I spoke with the owner of the houseboat, Capt. Ron Blaha, and explained the mess we were in and he said someone would be there soon to pick us up. While we waited, the firefighters chatted and joked with us.
As promised, our ride arrived in the form of Capt. Ron’s daughter, Maria — who was the very definition of nice. Not only did she deliver us to the river, but she also allowed us to do some grocery shopping first. Maria is probably one of the most pleasant, interesting and engaging women I’ve ever met.
Then I found out why.
Her father took “nice” to another level. Anything I tell you here will merely serve as a Reader’s Digest version for what took place over the next 48 hours.
Capt. Ron is a walking history book, not only for that specific area of the James River — where Pocahontas and John Smith set up camp; and where President Abraham Lincoln floated past on his way to Richmond after the Civil War — but also of the entire Richmond and Jamestown region.
At the age of nearly 78, he also has quite a history himself. Google his name and you’ll see. But the man has done some things … big things. Primarily a tugboat captain and Merchant Mariner over the course of his life, he’s also done numerous odd jobs since the age of 7 and visited places all over this hemisphere — many on a whim, some by invitation.

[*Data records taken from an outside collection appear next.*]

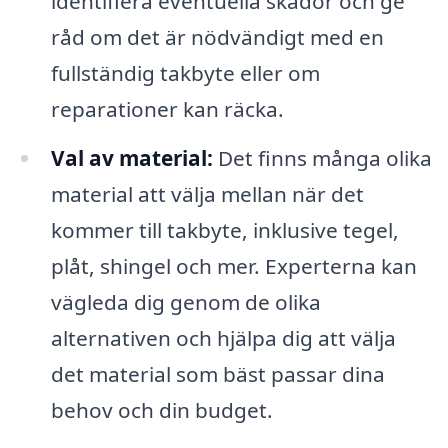
identifiera eventuella skador och ge
råd om det är nödvändigt med en
fullständig takbyte eller om
reparationer kan räcka.
Val av material:
Det finns många olika
material att välja mellan när det
kommer till takbyte, inklusive tegel,
plåt, shingel och mer. Experterna kan
vägleda dig genom de olika
alternativen och hjälpa dig att välja
det material som bäst passar dina
behov och din budget.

He’s befriended almost everyone he has met, and most remain friends to this day. Some of have passed on — like a black man named Howard, whom he employed for his tugboat business, who even became one of the family. So much so that his daughters, whom he refers to as Bunny (Maria) and Buffy (Gia), called him their grandfather because he helped Capt. Ron take care of the girls when their mother died at a young age.
Capt. Ron, during an errand, even drove me to St. John’s Church, the oldest church in Richmond (Est. 1741), so I could see the place where Patrick Henry gave his “give me liberty or give me death” speech.
Tammy Sue and I were stranded without a vehicle, and Capt. Ron tried to get us going quickly by working on my Jeep himself. But when it became necessary to get it to a mechanic, he called his AAA folks and got it towed to his own mechanic to be fixed.
Then he gave his truck to us so we could at least go out to dinner and take a drive down Monument Avenue in Richmond.
But every step of the way, Capt. Ron took us on a verbal journey through history — of the area and his own life — with story after story that mesmerized us. No history teacher could compare to Capt. Ron’s story-telling.
We finally got the Jeep back in time to pack and leave for home. If there was disappointment (and there was), it wasn’t because our getaway hadn’t been what we’d planned, but because the stories would end.
Our time on the houseboat was enough to sweep us into another time, place and way of life. But this trip was all about the true, lifelong friends that we made in just a couple short days. I’m so happy we were able to meet this awesome family, and only wish we’d met many years before.
But as I promised Capt. Ron, we will return … soon.
Back to Saturday: I was hoping many of those who came to our wedding would stay late and party — and some did. We love them all, but I’m just happy they were all gone by the time we got home Tuesday night.